The Arnav database update prices are based on the cost from Jeppensen, not Arnav. Same goes for UPSAT and the MX-20. I have both units installed in my 54’ Cessna 180. I spoke with UPSAT folks at the latest EAA Northwest Fly-in at Arlington, WA. I asked when the Jeppensen approach plate display on the MX-20 would be ready. They said that it would be pretty soon, (read month or so) but that I might not want it. The cost would be about $2500.00 for the initial “rights” to use the software, etc. and then an annual subscription rate of around $950.00. UPSAT asked Jepp if they could lower the price and were told “NO”. Futhermore they were told to “go to the competition if you don’t like our price, Oh, sorry about that, there is no competition”. So you guys shouldn’t be blaming Arnav, UPSAT or any of the other outfits about the prices of keeping current. Boeing now owns Jeppensen and with what they paid for the purchase, I wouldn’t expect to see the prices go down anytime soon.
Also, the UPSAT MX-20 display is not approved for IFR use either. It, like the ICDS-200 Arnav display is for “VFR Reference” only. There are FAA certification issues that make it pretty much on the impossible side to get it certified for IFR.
I said, “pretty much impossible”, not impossible. If you as the end user want it certified for IFR use, like the Boeings are, then it is only a matter of $$$$$$$$$. But if you had to pay the cost of a certified IFR model, who would not complain of the cost and want Cirrus or any other manuifacturer to change to a cheaper unit.
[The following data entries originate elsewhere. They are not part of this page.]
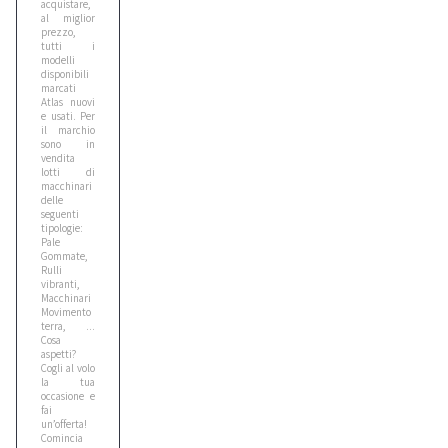
acquistare,
5
al miglior
prezzo,
tutti i
modelli
Bobcat
disponibili
marcati
1
Atlas nuovi
e usati. Per
il marchio
sono in
Bomag
vendita
3
lotti di
macchinari
delle
seguenti
tipologie:
Case
Pale
6
Gommate,
Rulli
vibranti,
Macchinari
Caterpillar
Movimento
terra, ...
1
Cosa
aspetti?
Cogli al volo
la tua
Cat
occasione e
fai
1
un’offerta!
Comincia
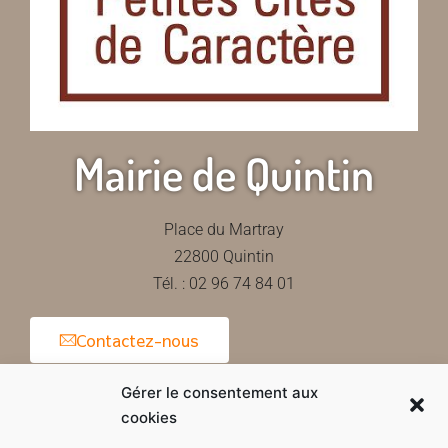
Mairie de Quintin
Place du Martray
22800 Quintin
Tél. : 02 96 74 84 01
Contactez-nous
Gérer le consentement aux
cookies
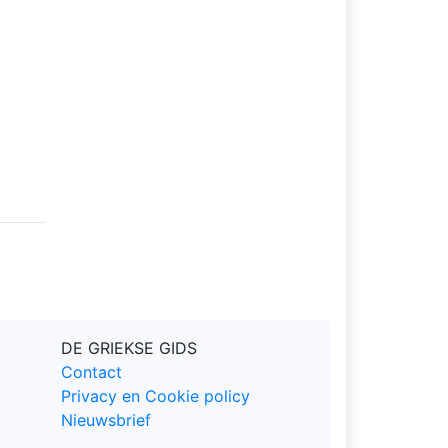
DE GRIEKSE GIDS
Contact
Privacy en Cookie policy
Nieuwsbrief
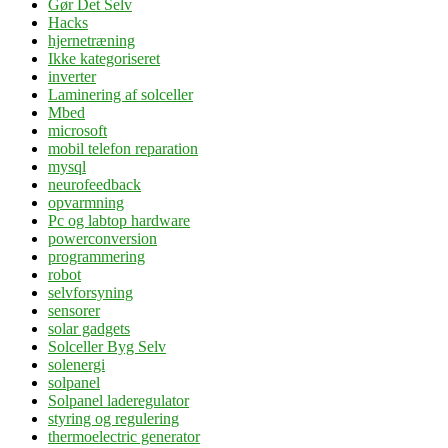
Gør Det Selv
Hacks
hjernetræning
Ikke kategoriseret
inverter
Laminering af solceller
Mbed
microsoft
mobil telefon reparation
mysql
neurofeedback
opvarmning
Pc og labtop hardware
powerconversion
programmering
robot
selvforsyning
sensorer
solar gadgets
Solceller Byg Selv
solenergi
solpanel
Solpanel laderegulator
styring og regulering
thermoelectric generator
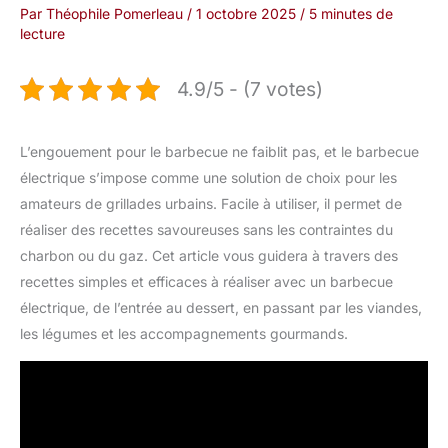
Par
Théophile Pomerleau
/
1 octobre 2025
/
5 minutes de
lecture
4.9/5 - (7 votes)
L’engouement pour le barbecue ne faiblit pas, et le barbecue
électrique s’impose comme une solution de choix pour les
amateurs de grillades urbains. Facile à utiliser, il permet de
réaliser des recettes savoureuses sans les contraintes du
charbon ou du gaz. Cet article vous guidera à travers des
recettes simples et efficaces à réaliser avec un barbecue
électrique, de l’entrée au dessert, en passant par les viandes,
les légumes et les accompagnements gourmands.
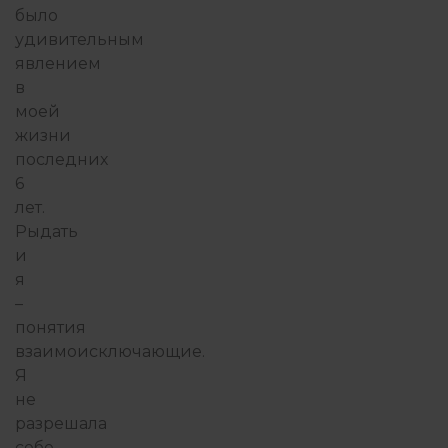
было
удивительным
явлением
в
моей
жизни
последних
6
лет.
Рыдать
и
я
–
понятия
взаимоисключающие.
Я
не
разрешала
себе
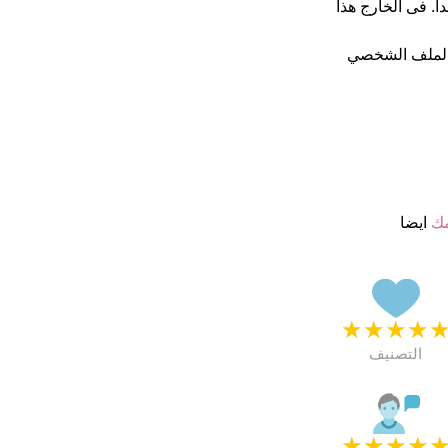
 5 يبدو انهم راضون جدا. فى الخارج هذا
الملف الشخصي
مك
ايضا
★
★
★
★
التصنيف
★
★
★
★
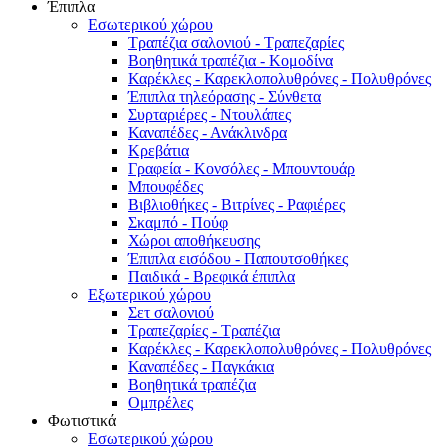
Έπιπλα
Εσωτερικού χώρου
Τραπέζια σαλονιού - Τραπεζαρίες
Βοηθητικά τραπέζια - Κομοδίνα
Καρέκλες - Καρεκλοπολυθρόνες - Πολυθρόνες
Έπιπλα τηλεόρασης - Σύνθετα
Συρταριέρες - Ντουλάπες
Καναπέδες - Ανάκλινδρα
Κρεβάτια
Γραφεία - Κονσόλες - Μπουντουάρ
Μπουφέδες
Βιβλιοθήκες - Βιτρίνες - Ραφιέρες
Σκαμπό - Πούφ
Χώροι αποθήκευσης
Έπιπλα εισόδου - Παπουτσοθήκες
Παιδικά - Βρεφικά έπιπλα
Εξωτερικού χώρου
Σετ σαλονιού
Τραπεζαρίες - Τραπέζια
Καρέκλες - Καρεκλοπολυθρόνες - Πολυθρόνες
Καναπέδες - Παγκάκια
Βοηθητικά τραπέζια
Ομπρέλες
Φωτιστικά
Εσωτερικού χώρου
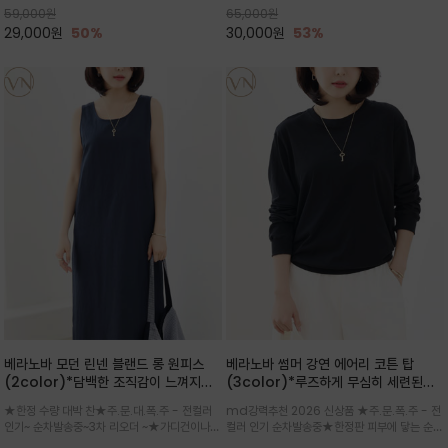
59,000
원
65,000
원
으로도 포인트가 되며, 데일리 활
29,000
원
50%
30,000
원
53%
베라노바 모던 린넨 블랜드 롱 원피스
베라노바 썸머 강연 에어리 코튼 탑
(2color)*담백한 조직감이 느껴지는
(3color)*루즈하게 무심히 세련된핏/
린넨 블렌드 소재로 완성된 슬리브리스
여름 원단 공기처럼 가벼운 촉감/바람을
★한정 수량 대박 찬★주.문.대.폭.주 - 전컬러
md강력추천 2026 신상품 ★주.문.폭.주 - 전
롱 원피스
품은 시원함: 우수한 통기성
인기~ 순차발송중~3차 리오더 ~★가디건이나
컬러 인기 순차발송중★한정판 피부에 닿는 순간
린넨 자켓을 가볍게 걸치면 세련된 오피스룩으로
느껴지는 프리미엄 강연면의 고슬고슬하고 산뜻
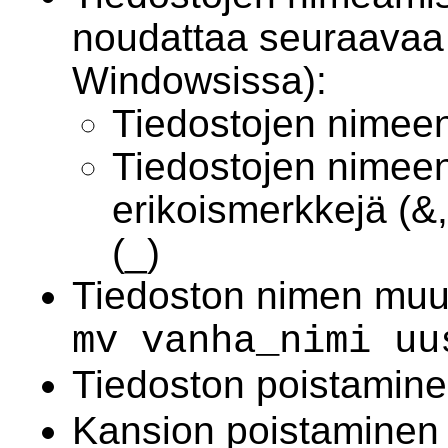
noudattaa seuraavaa
Windowsissa):
Tiedostojen nimeen 
Tiedostojen nimeen
erikoismerkkejä (&,?
(_)
Tiedoston nimen muutt
mv vanha_nimi uu
Tiedoston poistamine
Kansion poistaminen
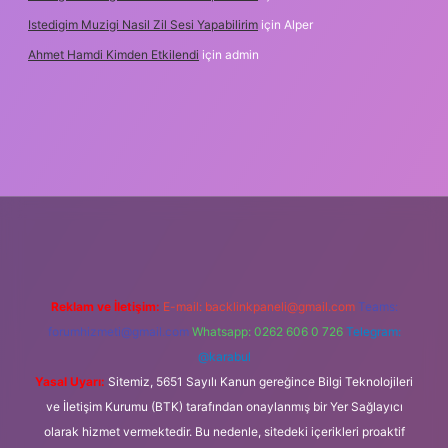
Istedigim Muzigi Nasil Zil Sesi Yapabilirim
için
Alper
Ahmet Hamdi Kimden Etkilendi
için
admin
 adresi
Reklam ve İletişim:
E-mail:
backlinkpaneli@gmail.com
Teams:
forumhizmeti@gmail.com
Whatsapp: 0262 606 0 726
Telegram:
@karabul
Yasal Uyarı:
Sitemiz, 5651 Sayılı Kanun gereğince Bilgi Teknolojileri
ve İletişim Kurumu (BTK) tarafından onaylanmış bir Yer Sağlayıcı
olarak hizmet vermektedir. Bu nedenle, sitedeki içerikleri proaktif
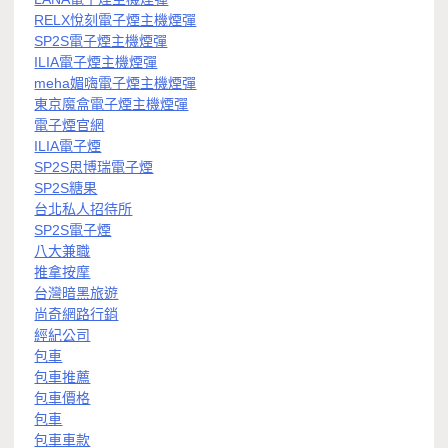
RELX悅刻電子煙主機煙彈
SP2S電子煙主機煙彈
ILIA電子煙主機煙彈
meha媚嗨電子煙主機煙彈
東京魔盒電子煙主機煙彈
電子煙官網
ILIA電子煙
SP2S思博瑞電子煙
SP2S糖果
台北私人招待所
SP2S電子煙
八大兼職
推拿按摩
台灣暗黑旅遊
尚奇網路行銷
經紀公司
包車
包車推薦
包車價格
包車
包車車款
Most anything that you want has to have compromises attached. I for one am glad to see the industry moving forward as fast as they are. I will also keep pushing (letter writing and involvement) for better technology and improvements. But I am not able to do all of this myself. It will take a conserted effort from quite a few of you guys to get things improved. I wrote the specs for the equipment for the FAA Project Capstone in Alaska which UPSAT has the contract. I have been involved in that project for almost 4 years now and it has been an uphill battle. But we are making headway. The same goes for Arnav. They really are the ones that “invented” the ADS-B Technology and debuted it at the Atlanta, Georgia Olympic Games. Arnav has been a real leader in change, but it has cost them a lot of time and money. Then, just when they seem to make some inroads, another manufacture jumps in (after seeing $$ signs) copies some of the work that Arnav has done in opening up the way, and starts showing their own equipment, with a little spin of improvements attached, which, I might add, usually aren’t yet approved, but “will be soon”, depending on what the market looks like.